───── SELECTED TEXT ─────

And, at any rate, the Japanese were first and foremost, patriots of Japan and its culture. If the people we are fighting are true believers in their version of Islam, blowing up Saudi Arabia will not mean much, unless they happen to be there. A radical living in London or New York will not be stopped. In this case we are fighting an ideology, not a country. Bombs are too broad a weapon in such fights. Seems to me that this is a war better fought with assassinations–kill the leaders, kill the leaders that replace them, then the ones that replace them, until the quality of leadership is so degenerated that they cease to be effective.
(A story today says that we had the chance to take out a bunch of them at a funeral and didn’t do so because it goes against the rule of engagement. If true,our policy is asinine. What a lost opportunity.)
“What, really, was Clinton’s excuse? With a “peace dividend” and a good economy, couldn’t he have rallied support for the War On Terror?”
“With Ken Starr and the GOP Congress attempting to topple his Presidency? Absolutely not.”
This overlooks a few things: A.) Clinton was President for SIX YEARS before the Lewinsky scandal even broke. How often did he talk about terrorism or rally the country during that time? B.) Presidents from Washington to Dubya have been “under siege” in one way or the other. The good to great ones can overcome the obstacles and, like a martial artist, even use their opponebts’ aggressiveness and arrogance against them (as both Clinton and Gingrich both managed to do to each other)

───── RECORDED INFORMATION ─────

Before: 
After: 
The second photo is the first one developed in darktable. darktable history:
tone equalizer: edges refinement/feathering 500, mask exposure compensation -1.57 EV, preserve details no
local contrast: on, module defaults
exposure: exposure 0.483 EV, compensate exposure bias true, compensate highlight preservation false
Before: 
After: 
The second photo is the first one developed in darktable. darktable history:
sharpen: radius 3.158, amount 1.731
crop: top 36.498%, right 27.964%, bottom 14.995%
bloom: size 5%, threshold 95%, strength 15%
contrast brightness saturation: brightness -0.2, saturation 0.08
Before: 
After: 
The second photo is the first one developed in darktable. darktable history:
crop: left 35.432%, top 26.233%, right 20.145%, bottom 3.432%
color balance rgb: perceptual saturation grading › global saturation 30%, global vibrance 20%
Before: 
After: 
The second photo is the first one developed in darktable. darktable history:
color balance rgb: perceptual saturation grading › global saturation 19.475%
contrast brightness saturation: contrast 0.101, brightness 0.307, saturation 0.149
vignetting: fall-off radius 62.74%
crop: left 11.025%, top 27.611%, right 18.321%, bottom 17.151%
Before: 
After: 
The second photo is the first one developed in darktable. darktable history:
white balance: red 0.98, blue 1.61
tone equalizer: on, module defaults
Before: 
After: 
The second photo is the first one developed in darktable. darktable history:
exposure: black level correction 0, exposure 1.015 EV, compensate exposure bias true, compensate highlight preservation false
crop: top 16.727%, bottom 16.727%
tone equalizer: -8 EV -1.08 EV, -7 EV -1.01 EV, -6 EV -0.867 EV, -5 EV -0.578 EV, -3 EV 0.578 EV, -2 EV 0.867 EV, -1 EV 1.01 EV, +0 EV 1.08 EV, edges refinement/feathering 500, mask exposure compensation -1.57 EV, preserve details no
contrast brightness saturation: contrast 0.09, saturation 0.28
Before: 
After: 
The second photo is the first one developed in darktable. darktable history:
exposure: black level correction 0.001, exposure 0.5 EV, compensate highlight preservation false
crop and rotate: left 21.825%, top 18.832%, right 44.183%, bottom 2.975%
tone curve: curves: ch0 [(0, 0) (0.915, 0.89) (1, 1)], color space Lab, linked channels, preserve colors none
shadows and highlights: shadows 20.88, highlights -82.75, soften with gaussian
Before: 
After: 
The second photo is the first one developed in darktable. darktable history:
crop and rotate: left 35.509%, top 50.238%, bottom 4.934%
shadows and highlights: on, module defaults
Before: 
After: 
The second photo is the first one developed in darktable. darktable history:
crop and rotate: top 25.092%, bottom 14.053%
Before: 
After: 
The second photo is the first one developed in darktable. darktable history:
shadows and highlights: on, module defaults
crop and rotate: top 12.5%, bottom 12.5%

─────

GIVEN PROBLEM 1:
Translate the sentence "Bombs are too broad a weapon in such fights." from the comments on fighting terrorism into Spanish.
GIVEN PROBLEM 2:
In the comments on fighting terrorism, print everything from "And, at any" down to "a lost opportunity.)" without changing a character.

FULL SOLUTION 1:
Las bombas son un arma demasiado amplia en este tipo de luchas.

FULL SOLUTION 2:
And, at any rate, the Japanese were first and foremost, patriots of Japan and its culture. If the people we are fighting are true believers in their version of Islam, blowing up Saudi Arabia will not mean much, unless they happen to be there. A radical living in London or New York will not be stopped. In this case we are fighting an ideology, not a country. Bombs are too broad a weapon in such fights. Seems to me that this is a war better fought with assassinations–kill the leaders, kill the leaders that replace them, then the ones that replace them, until the quality of leadership is so degenerated that they cease to be effective.
(A story today says that we had the chance to take out a bunch of them at a funeral and didn’t do so because it goes against the rule of engagement. If true,our policy is asinine. What a lost opportunity.)